Medir la geografía: nuevos territorios
Biennal B
Mar Guerrero, Julià Panadès, Laia Ventayol
September 2025
In any scenario of uncertainty, art, like other fields of knowledge and practice, is called upon to respond to the old but ever-renewed urgency of standing at the height of events. Whatever that may mean: perhaps to understand them and respond with commitment. Curiously, from the perspective of artistic practice, more interesting than that abstract height, which is no more than a regulating idea, might be height as a dimensional extension of space: that which is concrete and capable of being measurable.
It was thanks to such height that Eratosthenes of Cyrene was able to calculate, with surprising accuracy, the circumference of the Earth over two thousand years ago, by observing the dance of shadows during the summer solstice. In his map of the known world, the Earth appears as a heavy creature, a sluggish animal whose body is traversed by rivers, pierced by seas and surrounded by oceans. It is an early representation of the world as an island. This exhibition brings together aesthetic approaches to geography through the work of Julià Panadès, Laia Ventayol and Mar Guerrero.
Julià Panadès creates his own measuring rods to measure the world on the beach, with the remains of our collective shipwreck: the debris of the Anthropocene.

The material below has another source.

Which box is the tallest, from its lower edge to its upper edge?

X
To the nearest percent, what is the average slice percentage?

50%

Material traces of human presence in natural environments, waste and rubbish become creative matter for an artist who carries out an attentive observation of his geographical and social context. Through this process, he generates slender totems of a strange beauty whose fragility and precarious balance is a vivid reflection of our own situation and relationship with a contradictory present.
Laia Ventayol surveys the horizon of new landscapes with curiosity and measures its expansion with that of her own body, which appears in her actions linked to personal or collective memory. Her work, often developed through collaborative strategies, investigates the set of relationships that people establish with their surroundings in productive activities that depend on water. At times, she invites us to look for it in an animal connection with the territory, as in the case of the dowsers who scour the land in search of underground wells.

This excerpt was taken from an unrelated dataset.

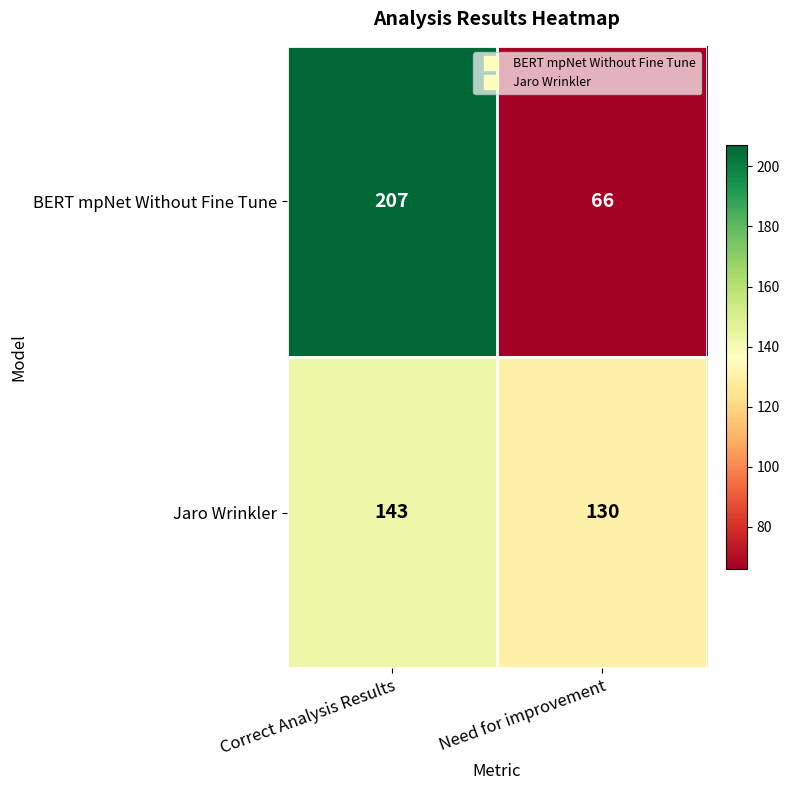

What is the lowest value of the BERT mpNet Without Fine Tune series?

66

In her latest projects, Mar Guerrero, who develops her practice at an interesting crossroads between art and astronomy, investigates the symbolism of the sphere in a broad sense, placing it in inhospitable places and obsessively tracing its contours in installations that are configured as habitats and celestial maps. Physical and symbolic correlates emerge in the gesture of inverting the telescope. In doing so, the artist raises about the extension of those territories still unknown.
Can artistic practice be, as was Eratosthenes’ experiment, that which serves us to establish new visions of the world? Perhaps we can also learn to measure geography with what we have at hand: to (re)discover new territory, explore the extension of the landscape, draw the shifting cartography of the present. To measure, ultimately, not to make the world finite, but to imagine together other ways of being in it.